Exercise materials below:

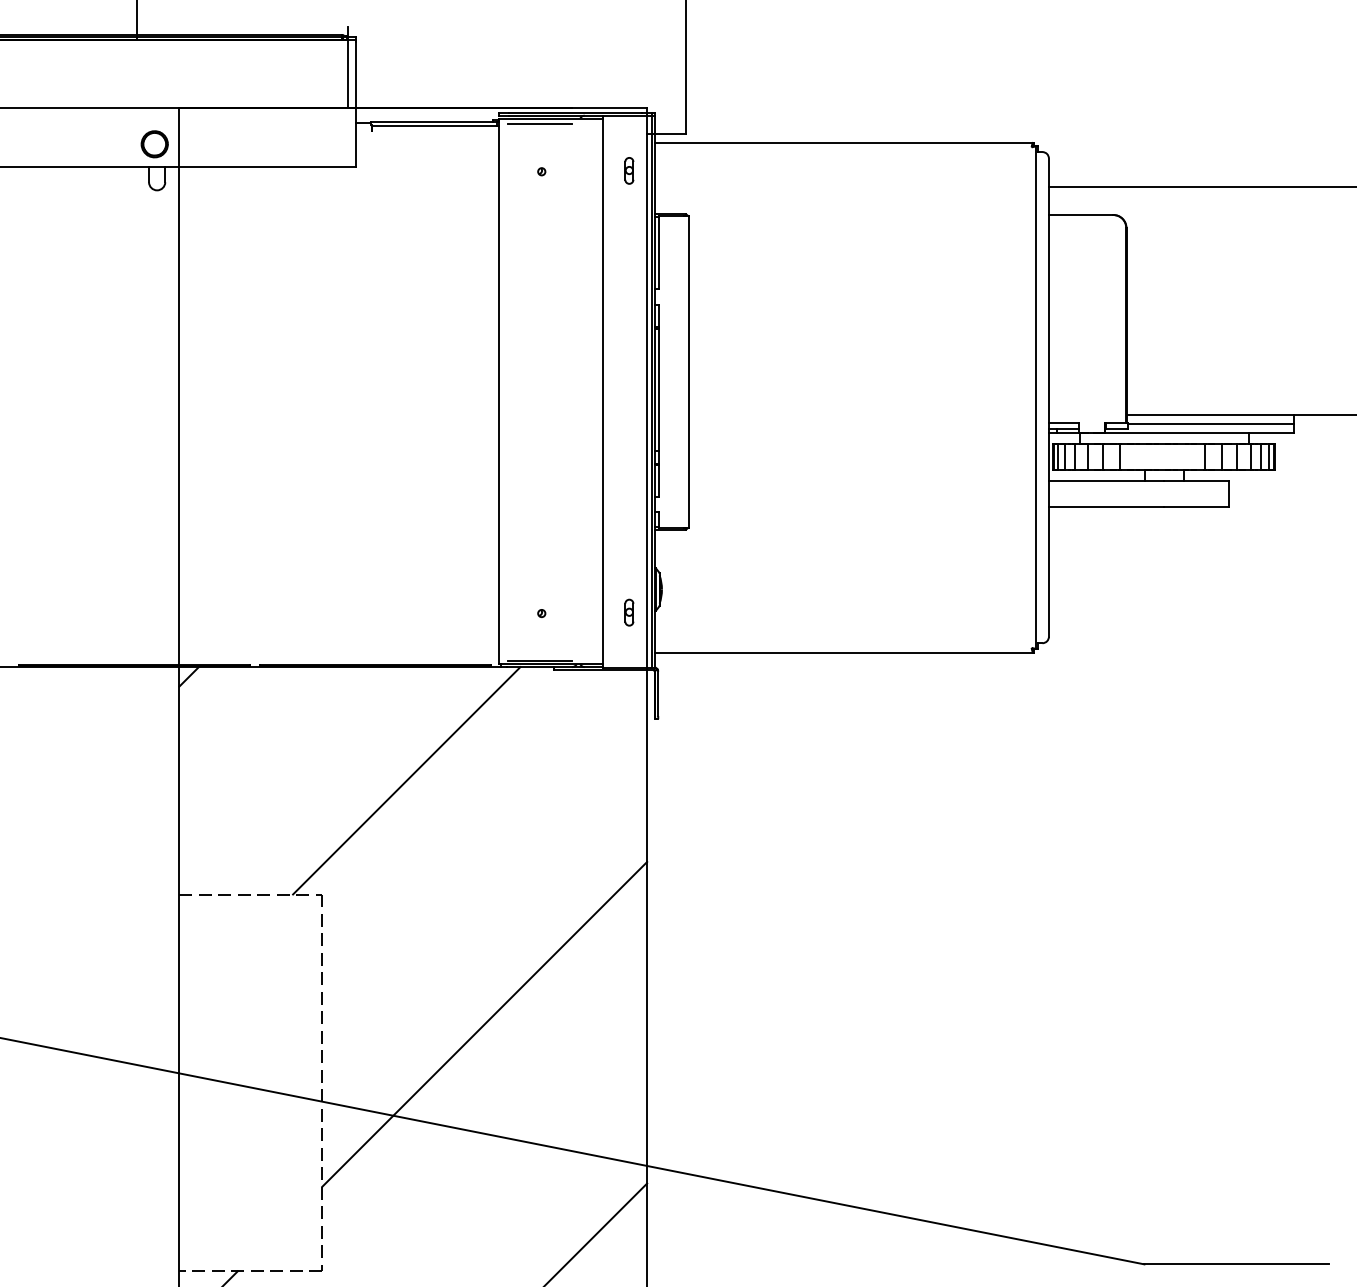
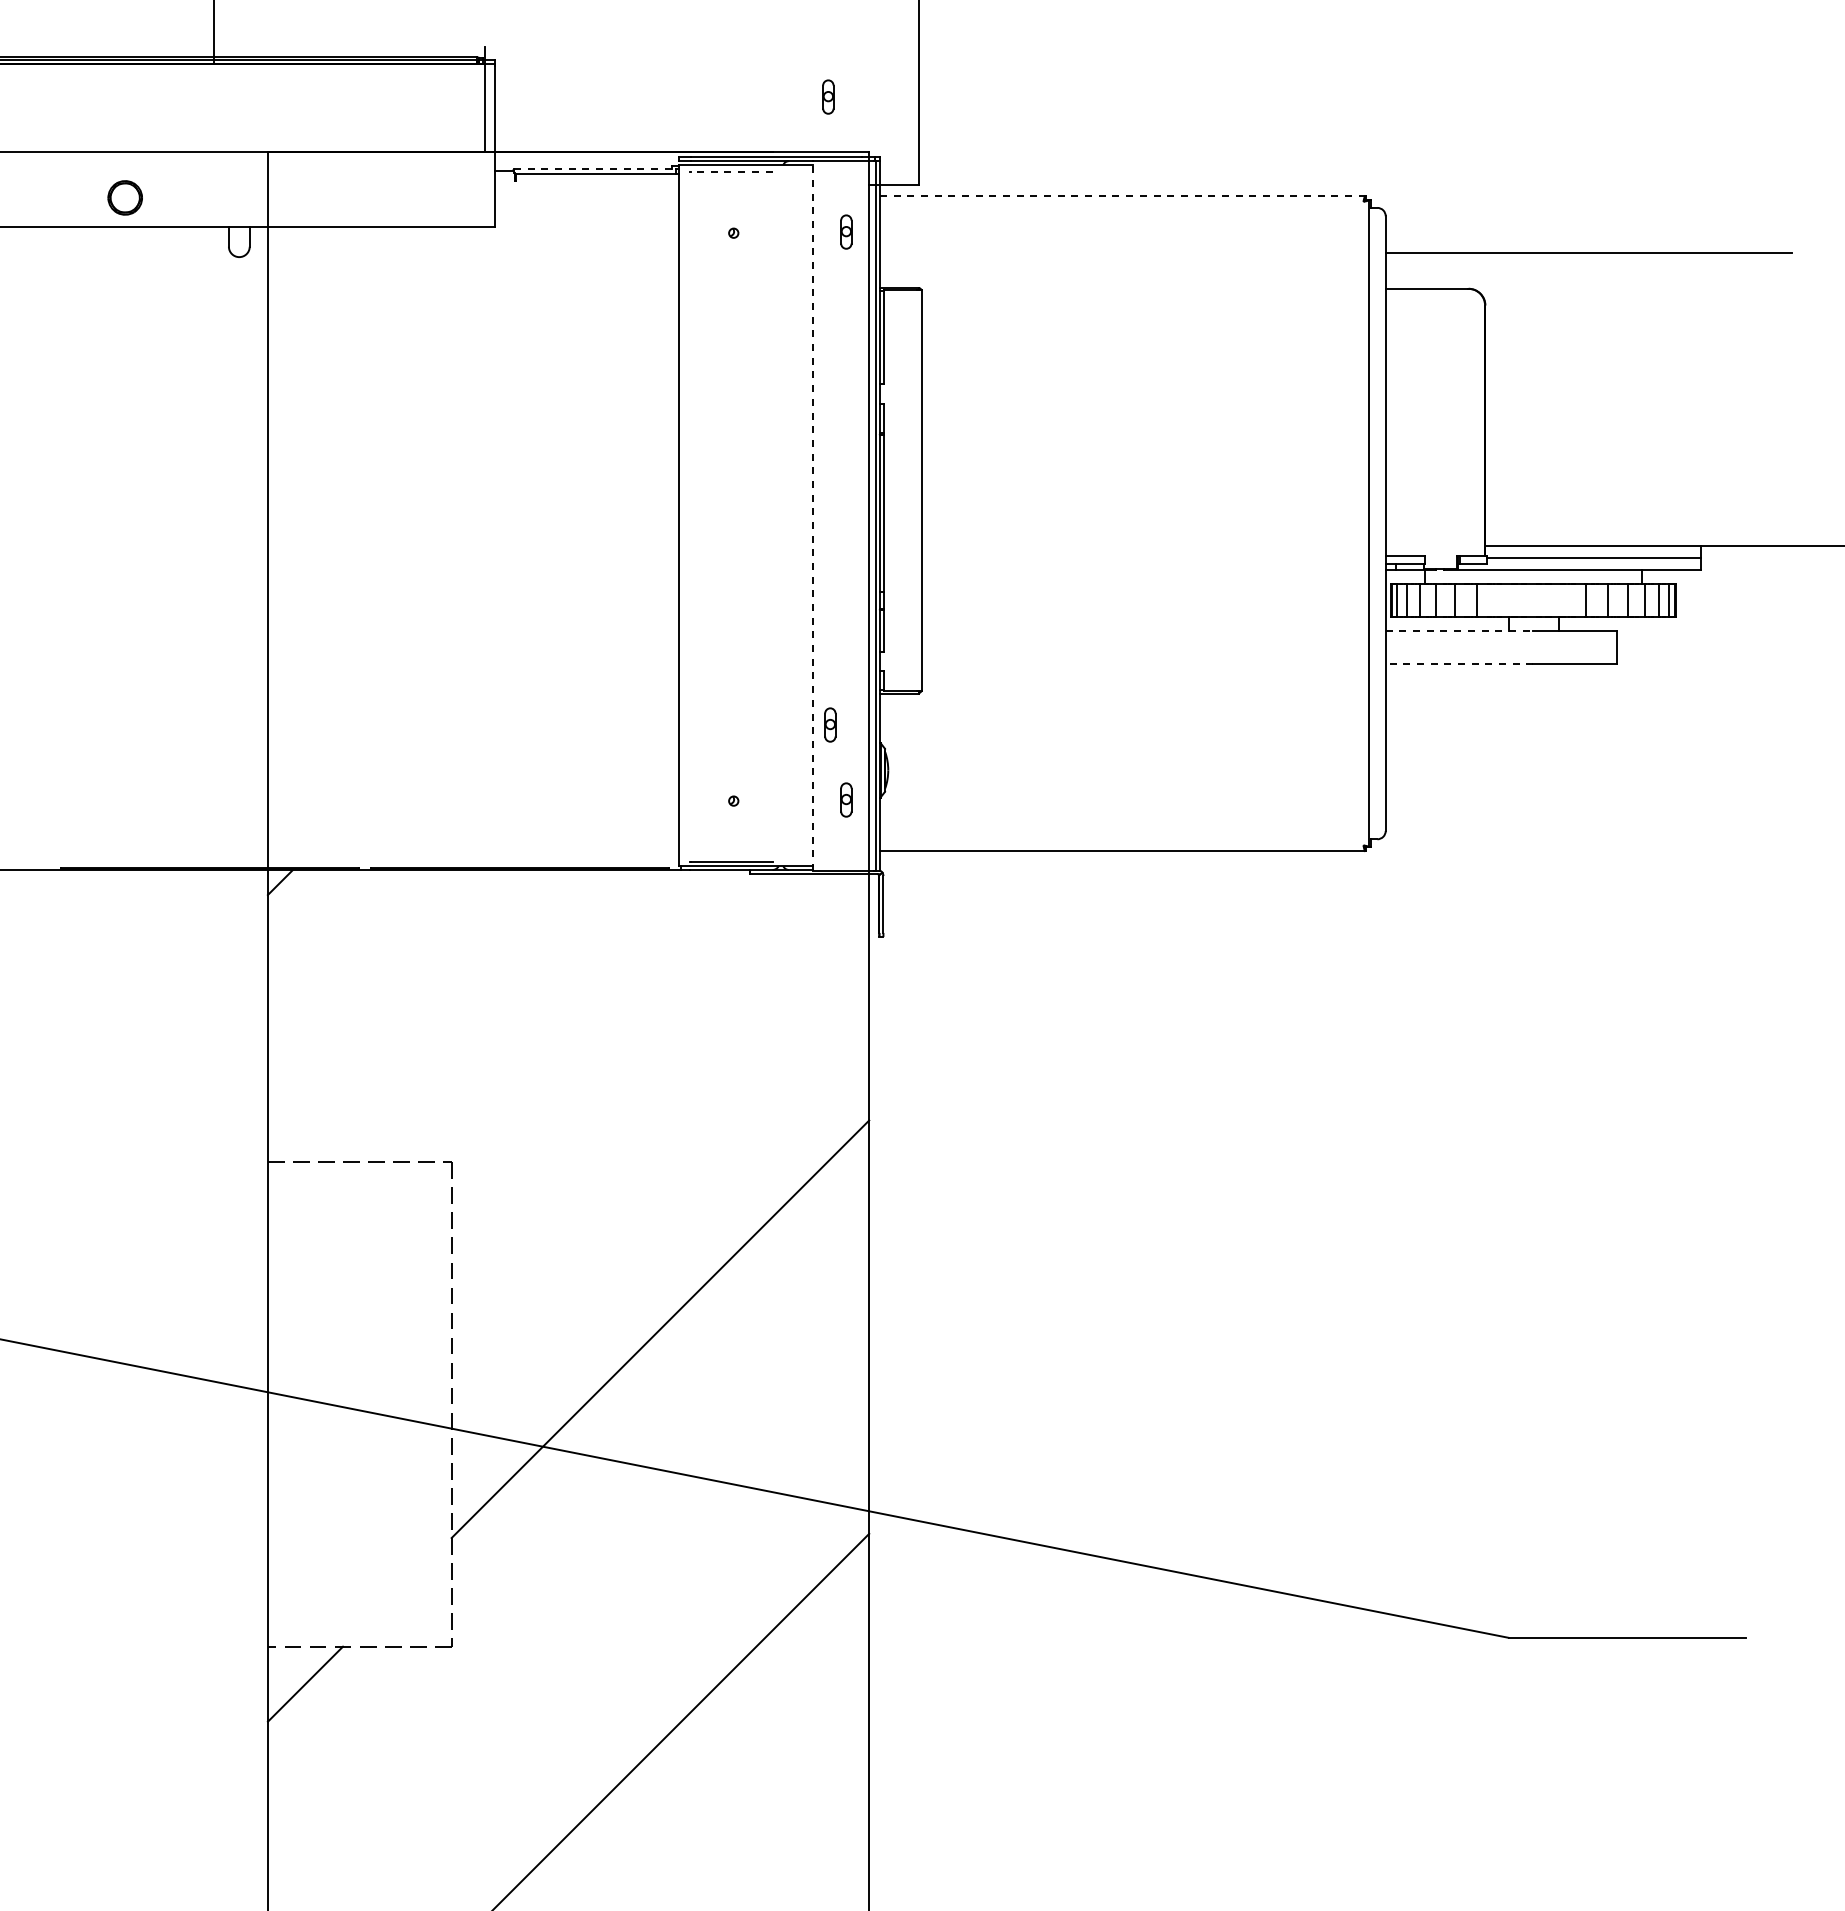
part: (615, 65) -> (828, 96), added
line: (434, 122) -> (595, 169), solid -> dashed
line: (540, 124) -> (731, 172), solid -> dashed
line: (844, 142) -> (1122, 195), solid -> dashed
part: (154, 143) -> (124, 197), moved
line: (603, 392) -> (812, 516), solid -> dashed
line: (1106, 480) -> (1459, 630), solid -> dashed
line: (1106, 507) -> (1459, 664), solid -> dashed
part: (617, 553) -> (830, 724), added
line: (406, 781) -> (560, 1016), removed

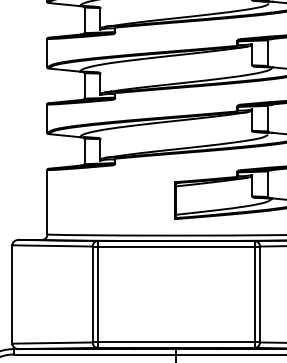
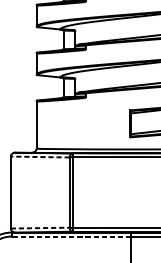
line: (52, 245) -> (40, 156), solid -> dashed
line: (53, 343) -> (40, 228), solid -> dashed
line: (94, 354) -> (70, 236), solid -> dashed

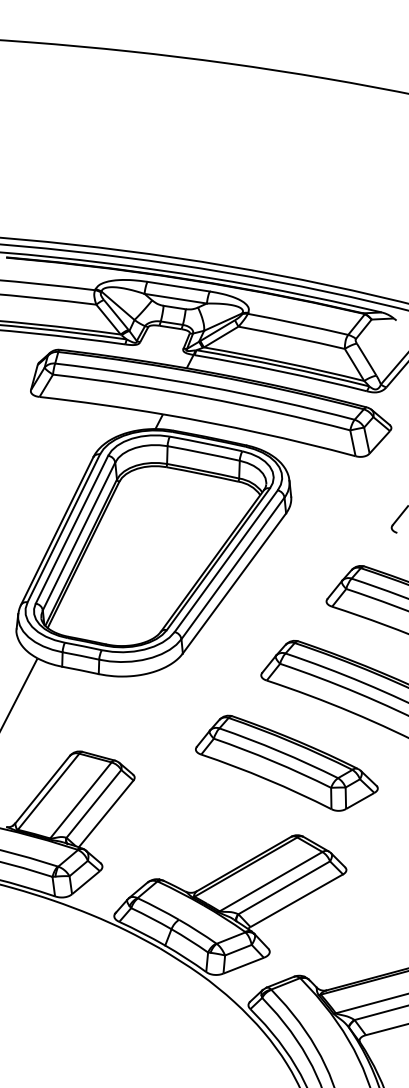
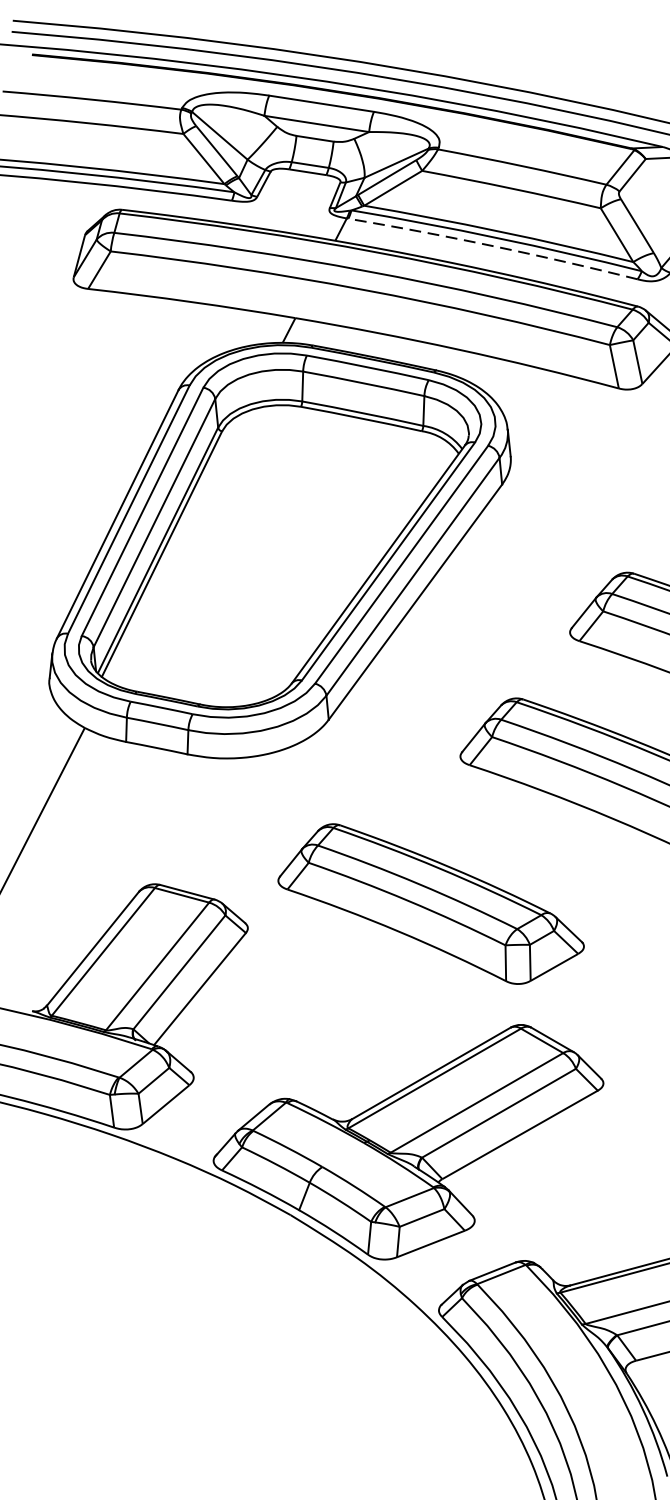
arc: (280, 371) -> (492, 246), solid -> dashed
part: (286, 762) -> (430, 902), moved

End of Exercise materials.

◆ Job ◆
Go through the entries. Report every line that contains the word "solid".

◆ Answer section ◆
line: (434, 122) -> (595, 169), solid -> dashed
line: (540, 124) -> (731, 172), solid -> dashed
line: (844, 142) -> (1122, 195), solid -> dashed
line: (603, 392) -> (812, 516), solid -> dashed
line: (1106, 480) -> (1459, 630), solid -> dashed
line: (1106, 507) -> (1459, 664), solid -> dashed
line: (52, 245) -> (40, 156), solid -> dashed
line: (53, 343) -> (40, 228), solid -> dashed
line: (94, 354) -> (70, 236), solid -> dashed
arc: (280, 371) -> (492, 246), solid -> dashed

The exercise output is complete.